Publish and version your models with Vetiver

This is a minimal example of the ML development workflow in R using Vetiver and the Posit Pro products.
code
Author

Lisa

Published

January 25, 2023

This is a minimal example of the ML development workflow in R using Vetiver and the Posit Pro products.

Favorite resources:

The steps:

In action

Bike Predict (R): https://solutions.posit.co/gallery/bike_predict/ Bike Predict (Python): https://github.com/sol-eng/bike_predict_python

Following steps outline in: https://vetiver.rstudio.com/get-started/version.html

Train a model

library(tidymodels)

car_mod <-
    workflow(mpg ~ ., linear_reg()) %>%
    fit(mtcars)

Create a vetiver model

library(vetiver)
v <- vetiver_model(car_mod, "lisa.anders/cars_mpg_model")
v

Store and version your model

Store secrets in your environment so they aren’t exposed in your code directly with usethis::edit_r_environ(). Pinned to: https://colorado.posit.co/rsc/connect/#/apps/b858985c-4e7f-4e05-be35-1bb6f21c9cd4/access

auth = “envvar” uses environment variables CONNECT_API_KEY and CONNECT_SERVER.

library(pins)
model_board <- board_connect(auth = "envvar") # authenticates to Connect via environment variables
vetiver_pin_write(model_board, v)

To read the vetiver model object from your board, use model_board %>% vetiver_pin_read("cars_mpg").

Create a REST API for deployment

To start a server using this object, pipe (%>%) to pr_run(port = 8080) or your port of choice.

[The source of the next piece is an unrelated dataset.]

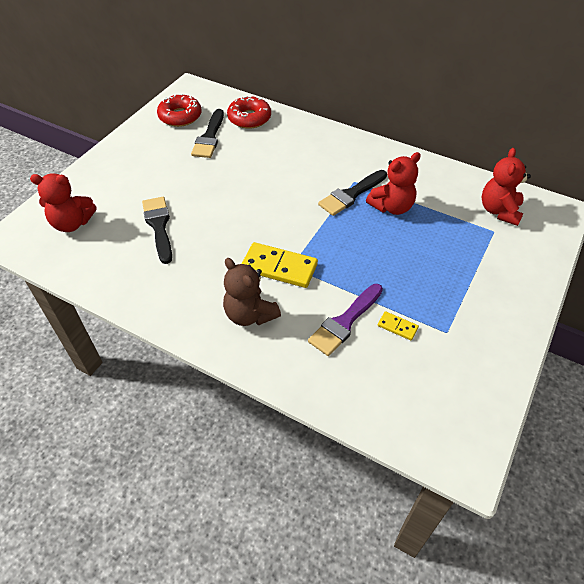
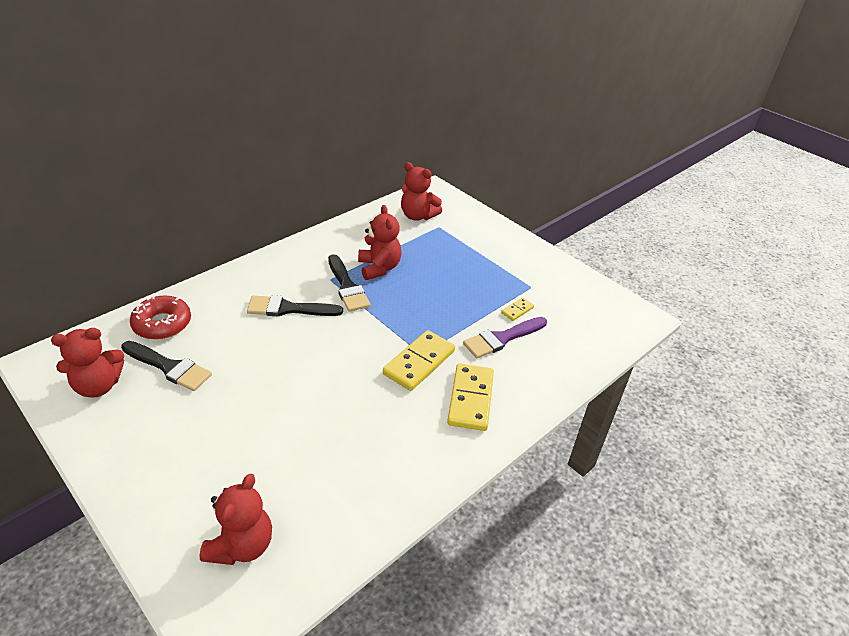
camera: 75 degrees left, 10 degrees down
(159, 226) = (303, 449): black brush -> black brush (289, 309)
(180, 116) = (98, 386): red donut -> red teddy bear
(250, 314) = (471, 399): brown teddy bear -> yellow domino
(345, 322) = (502, 338): purple brush -> purple brush turned 90 degrees clockwise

For RStudio Connect, you can deploy your versioned model with a single function, either vetiver_deploy_rsconnect() for R or vetiver.deploy_rsconnect() for Python. For more on these options, see the Connect documentation for using vetiver.

# Run while developing

# library(plumber)
# pr() %>%
#   vetiver_api(v) %>% 
#   pr_run(port = 8080)

# system2("ls")

Deploy to Connect

API deployed to: https://colorado.posit.co/rsc/connect/#/apps/01ef1a23-3cd3-459f-b5e1-9c002104c065/access

vetiver_deploy_rsconnect( 
     model_board, 
     "lisa.anders/cars_mpg_model", 
     predict_args = list(debug = TRUE), 
     #server="",
     account = "lisa.anders" 
     )

Predict from your model endpoint

endpoint <- vetiver_endpoint("https://server.url.co/rsc/content/01ef1a23-3cd3-459f-b5e1-9c002104c065/predict")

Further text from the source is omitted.